Esagerato per intensità, luce, fotografia, rimandi narrativi, simbologia e storia che più napoletana non potrebbe essere. Esagerato a tal punto che, dopo una prima parte a ritmo superlativo per composizione e per ogni altra cosa, inevitabilmente tende a perdere colore, ritmo, rasentando la monotonia, quasi a spegnersi. La trama inciampa, la fluidità si riduce, gli eroi si confondono e il dubbio pervade lo spettatore. Il pensiero non detto: non è all’altezza del “È stata la mano di Dio”. Poco tempo, un singhiozzo passeggero, poi si riapre per diventare l’opera straordinaria che ben composta rimarrà fino alla fine. Con un finale mozzafiato, nel senso che lascia a fiato sospeso, dove ogni cosa torna e prende il proprio posto, dove la matassa si snoda definitivamente, i significati si ricompongono, si distendono. Opera di straordinaria bellezza perchè di bellezza tratta. Perfino la Napoli degradata, dai personaggi scanzonati, dalle maschere deformi della povertà nascosta in rituali, costumi, manierismi da bassifondi, diventa bella nella magnifica rappresentazione scenica. Non potrebbe essere diversamente perché il film parla e narra della ricomposizione interiore che tutti, ognuno con il proprio destino, con i propri tempi, con le proprie condizioni fanno nella vita. Quelle recitate nel film sono i tentativi di salvezza della propria storia personale fatte attraverso gli altri, attraverso chi ci resta accanto e attraverso chi, in qualsiasi modo, ci abbandona. Una storia di giovinezza Parthenope, che non può che descrivere l’animus che evolve attraverso lutti, sofferenze nascoste, incertezze, alleanze e fortunati incontri che indicano la via. Pensando alla figura del Professore interpretata da Silvio Orlando, con una recitazione indescrivibile, viene da citare Gustavo Zagrebelsky in “mai più senza maestri”.

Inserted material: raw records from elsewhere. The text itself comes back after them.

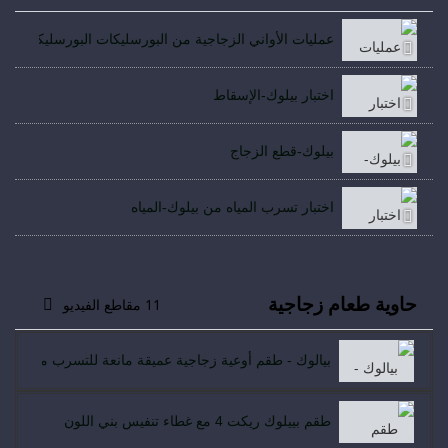
عمليات الأواني الزجاجية من البورسليكات البورسليكات عالي
اختبار بيلوك-الإسقاط
بيلوك-قطع الزجاج
اختبار تسرب المياه من بيلوك-المياه
حاوية طعام زجاجية
11 مقاطع الفيديو
بيالوك - طقم أوعية زجاجية عميقة مانعة للتسرب من بيلو
طقم بييلوك ريكت 4 مع غطاء تنفيس بني اللون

Identità infrante le storie contenute nel film, quella della protagonista come quelle di tutti i personaggi che scorrono nella narrazione. E la bellezza di una città ruffiana e un po’ puttana rappresenta quella dei molti, che la usano per nascondersi alle viltà, ai cinismi, ai tradimenti. Storia psicologica meravigliosa e difficile fatta da specchi spezzati e ricordi scomposti, di rammarichi, rancori, delusioni che spingono la bella Parthenope ad andare via per cercare una ricomposizione, una dimensione di concretezza, l’unica utile per rimarginare e dare senso. Percorsi di vita barocchi e processi emotivi complessi quelli rappresentati da Sorrentino, con un evidente e dichiarato processo identificativo dello stesso autore. Il miglior Cinema italiano non facilmente esportabile per significati, epoche, simbologia e rimandi culturali da paese mediterraneo. Straordinario il cast e la recitazione messa in scena con un Dario Aita in crescita continua, Silvio Orlando che lascia senza parole e lei, Celeste Dalla Porta nelle vesti di Parthenope, una sorpresa per bravura e padronanza recitativa. Bella assai, giovane e matura nello stesso istante, seduttiva che di più non si poteva. Stefania Sandrelli oltre ogni limite nell’ultima scena che chiude la narrazione. L’ultimo fotogramma che rappresenta il compimento, il cammino concluso, la pacificazione con il perdono. Ogni cosa al proprio posto, come l’archivio della propria anima che l’autore, con Parthenope, ha voluto probabilmente sigillare.